Gewürztraminer: A pink-skinned grape variety responsible for full-bodied white wines.
Grenache: The world’s second most planted grape, covering most of Spain and southern Greece. It is also known as Negra de Madrid (Madrid).
Grüner Veltliner: A varietal that is particularly important to the area around Vienna and Lower Austria. The vine is productive and relatively hardy, but ripens too late for most of Northern Europe. The wine produced from it is typically dry, peppery and spicy, and with time can begin to taste almost Burgundian.
Malbec: is a black grape variety, once popular in Bordeaux, but now most closely associated with the wines of Argentina and Cahors.
Merlot: A red grape variety with strong historic ties to Bordeaux and the southwest of France. It is the predominant variety in most wines from Saint-Emilion and Pomerol, an area that is often seen as the home of Merlot.
Mourvedre: The second most important black grape variety after Garnacha, it was once the most important vine in Provence. Wine produced from this grape tends to be high in alcohol content and tannins.

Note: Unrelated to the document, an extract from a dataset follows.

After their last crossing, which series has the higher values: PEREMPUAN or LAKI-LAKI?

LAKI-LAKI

Müller-Thurgau: Developed in the early 1880s and gives a wine of medium acidity that is flowery with a hint of muscat.
Nebbiolo: A black grape variety used in the finest wines of Italy. It is native to the Piedmont region and is used in wines such as Barolo and Barbaresco.
Petit Verdot: A Bordeaux black grape variety that is not only grown in Bordeaux but also in California (where it is used as part of Meritage blends). It is also known as Verdot (Chile).

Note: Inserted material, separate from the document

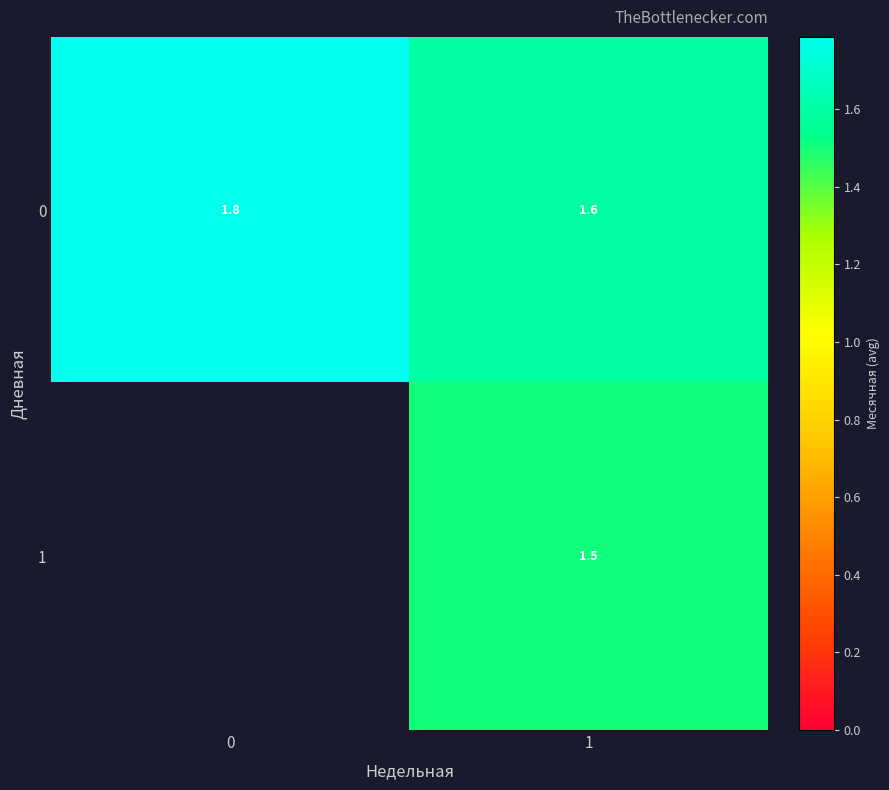

What is the sum of the 0 values at 1 and 0?

3.4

Pinot Blanc: A popular French white vine variety that is a mutation of the Pinot Gris grape. It is particularly dominant in Alsace and is available throughout the Old and New Worlds.
Pinot Grigio: The Italian synonym for the French vine variety Pinot Gris.
Pinot Gris: A widely used grape variety that can produce highly perfumed white wines. It is a mutation of the Pinot Noir grape.
Pinot Noir: The grape variety that is used to produce the great red wines of Burgundy. In addition to France, it is extensively grown throughout the world.
Primitivo: A red grape variety grown principally in Apulia. It may have remained relatively obscure had its similarities to Californian Zinfandel not been noticed; indeed, the two varieties have identical DNA.
Prosecco: A variety grown in the Veneto region of Italy, where is it used in both sparkling and still wines.
Riesling: A key noble variety of Germany, and increasingly planted in new world regions, Riesling is widely viewed as one of the great wine grapes of the world. The best Riesling wines are characterized by clean, zingy, floral aromas and a trademark fresh acidity. As these wines age, they can develop a distinctive aroma reminiscent of petrol, or diesel fuel.
Sangiovese: Italy’s most planted red grape variety, particularly common in central Italy. The vine itself, probably indigenous to Tuscany, is of ancient origin, as the literal translation of its name (“Blood of Jove”) suggests. Throughout Tuscany, Sangiovese is now often blended with Cabernet Sauvignon, whether for Chianti or Vino da Tavola. The blend is highly successful, producing intense fruit and color.
Sauvignon Blanc: A variety which produces dry white wines from Sancerre and Pouilly-Fume in France, and Sauvignon Blanc and Fume Blanc from the rest of the world.
Shiraz: Also known as Syrah, this major variety is used in the Rhone Valley in France, and around the world. It is vinified alone or blended with many varieties including Viognier, Cabernet Sauvignon and Grenache.
Syrah: The noble red from Northern Cote du Rhone.
Tempranillo: The Spanish equivalent to Cabernet Sauvignon. It is blended with Garnacha to make Rioja and is one of the few Spanish grape varieties to have been adopted in Portugal.
Torrontes: A white grape variety that is widely used in the Spanish regions of the world, most especially in Argentina and Chile.
Viognier: A white grape variety that is famous because of the wines of the Condrieu. It is now planted in North and South America.
Zinfandel: A black grape variety of European origin that is widely cultivated in California. It is possibly the same vine as Primitivo.